● **Excerpt to read**

Lecture-14 ( Object Storage and CDN-S3, Glacier and CloudFront )
S3-101:
- S3 provides secure, highly-scalable object storage. Spread through multiple devices and facilities. Designed to sustain the loss of 2 facilities concurrently.
- Files size limit is upto 5 TB.
- Object based storage (images, video etc are each considered as a one Object). But for installing OS or running a DB, we need block based S3 buckets are managed GLOBALLY.
- Unlimited storage.
- Files are stored in Buckets (Folder).
- S3 has universal namespace (names must be unique globally)
- Creating a bucket actually create a DNS address like this
https://s3-eu-west-1.amazonaws.com/acloudguru
eu-west-1 is region name and
acoulguru is Bucket name. Rest of the URL is fixed.
So, the URL format will be always:
https://s3-RegionName.amazonaws.com/BucketName
- After every successful file upload we will get a HTTP 200 response.
- Read After Write consistency for PUTS of new Objects. :-means we can immediately read the file after write.
- Eventual Consistency for overwrite PUTS and DELETES (some time for propagation) :-means in case of update/delete it may take some time for the changes to be in effect.

● **Data block**
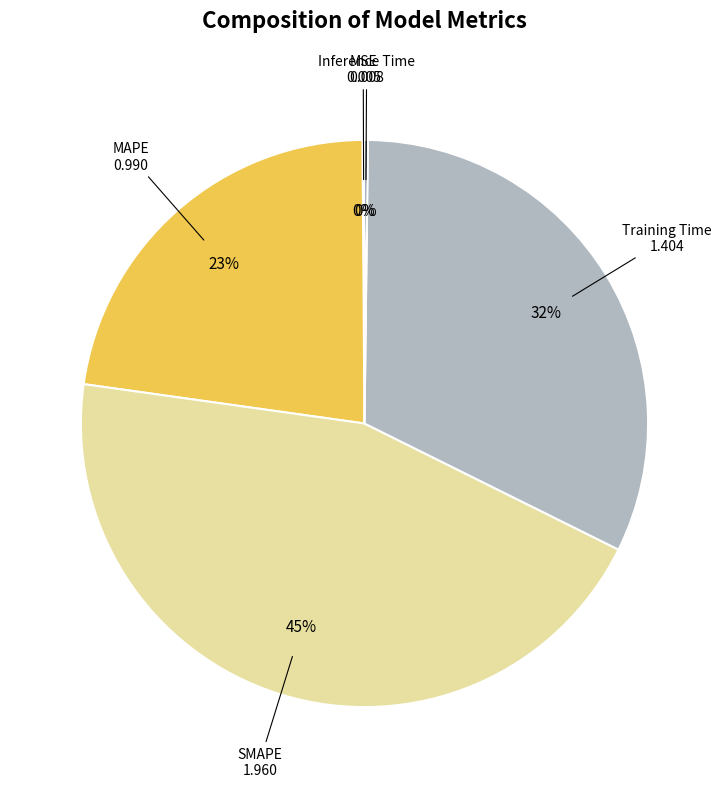

To the nearest percent, what is the difference between the largest and smallest slice percentages?

45%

● **Apply what you read**
- a) Answer these questions from the S3 lecture notes, one line each:
(i) What is the size limit for files?
(ii) What response is returned after every successful file upload?
(iii) How many facilities is S3 designed to lose at the same time?
- b) From the S3 lecture notes, return word for word the passage that begins at the words "Lecture-14 ( Object" and stops after the words "- Unlimited storage.".

● **Results of the tasks**
- a)
(i) Up to 5 TB.
(ii) An HTTP 200 response.
(iii) Two facilities.

- b)
Lecture-14 ( Object Storage and CDN-S3, Glacier and CloudFront )
S3-101:
- S3 provides secure, highly-scalable object storage. Spread through multiple devices and facilities. Designed to sustain the loss of 2 facilities concurrently.
- Files size limit is upto 5 TB.
- Object based storage (images, video etc are each considered as a one Object). But for installing OS or running a DB, we need block based S3 buckets are managed GLOBALLY.
- Unlimited storage.